いろんな具を挟めるサンドイッチが一番人気で、次がハンバーガー。

米を使ったものなら、おにぎりで中の具は昆布が人気なのだとか。


ダンジョンの中で食事をするというのも、魔物の死体が残らないダンジョンならではなのかもしれない。




▽   ▽    ▽




ダンジョン町を案内してもらった次の日、装備を整えて、俺たちは町の外にある外壁の門の前に集合していた。


高橋健太をはじめとする俺たち七人と、キャロルさんとミラさん、さらに俺たち地球人と同じような魔導銃を装備した人たちが二人と、三人の獣人にエルフと思われる美人な女性が一人集まっている。


もちろん、ここには探索ギルドのギルドマスターと職員と思われる男性が二人ついてきていた。

今回の緊急招集の事情説明のためだろう。


「ほ、本田さん!ケモミミですよケモミミ!

それに、エルフ!初めて見ました!」

「わ、分かったから長谷川君。
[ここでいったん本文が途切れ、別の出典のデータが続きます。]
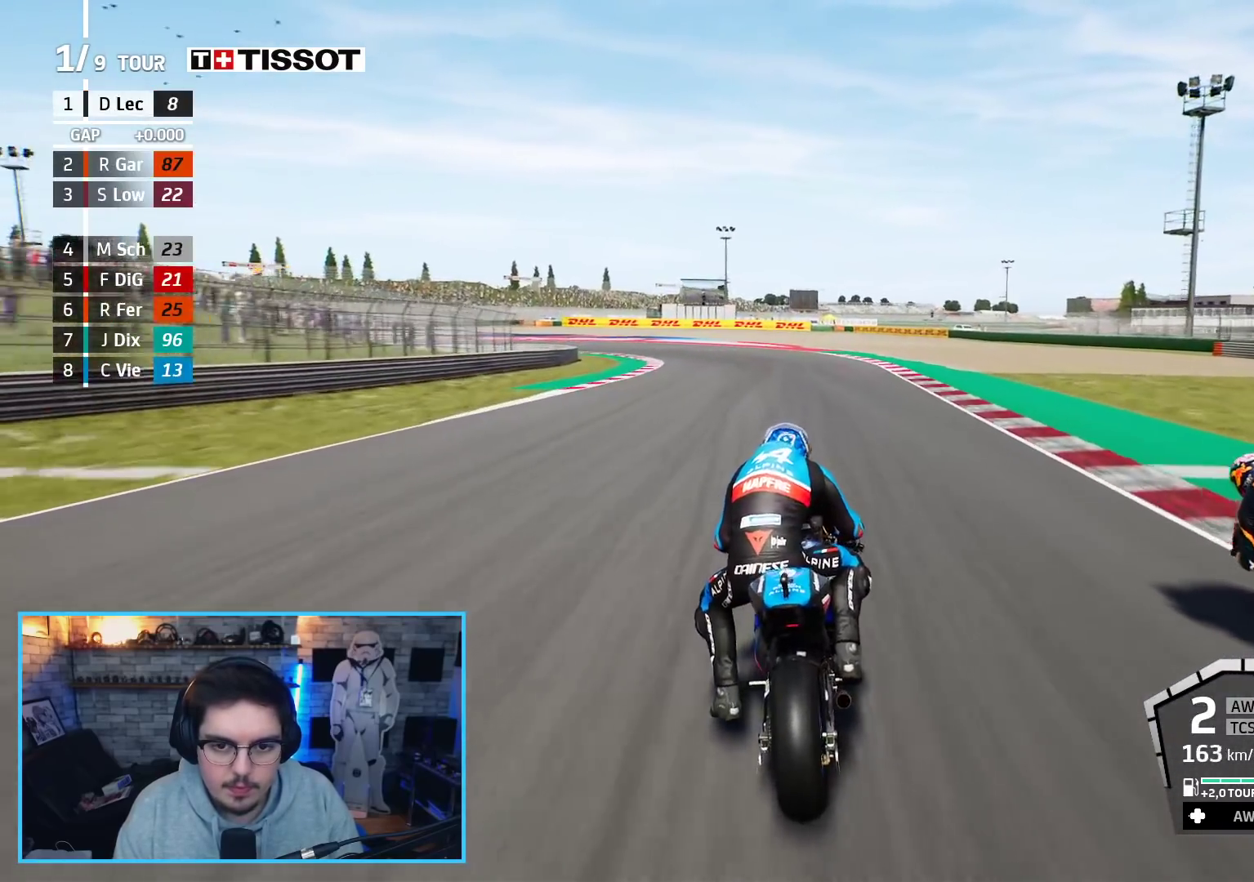
{"buttons": ["A", "L2", "L3"], "left_stick": "left", "right_stick": "center", "events": [[67, "L3", "down"], [217, "left_stick", "left"], [233, "A", "down"], [350, "A", "up"], [500, "A", "down"]]}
とにかく落ち着け」


俺の隣で長谷川大輝が騒いでいるが、肝心の獣人三人とエルフの女性は先ほどからギルドマスターと何やら話し込んでいた。

たぶん、今回のゴブリンの集落のことで確認をしているのだろう。


獣人の三人は、それぞれ狼人族の男女二人と猫人族の女性一人だ。

そして、俺たちと同じ魔導銃を装備していたのは同郷の地球人だった。


「初めまして、同郷の日本人でいいのかな?

俺は、大宮剛」

「九条聡です」


そう自己紹介をしながら、俺たち七人と握手をしていく。

この二人、普段は下の階層にあるダンジョン町を拠点として活動しているそうで、今回はパーティーメンバーの獣人三人とこっちに応援に来たそうだ。


俺たちより先にこのダンジョンで戦う先輩といったところか。

パッと見て、装備している魔導銃も服装も違うし今後の参考にさせてもらおうかな。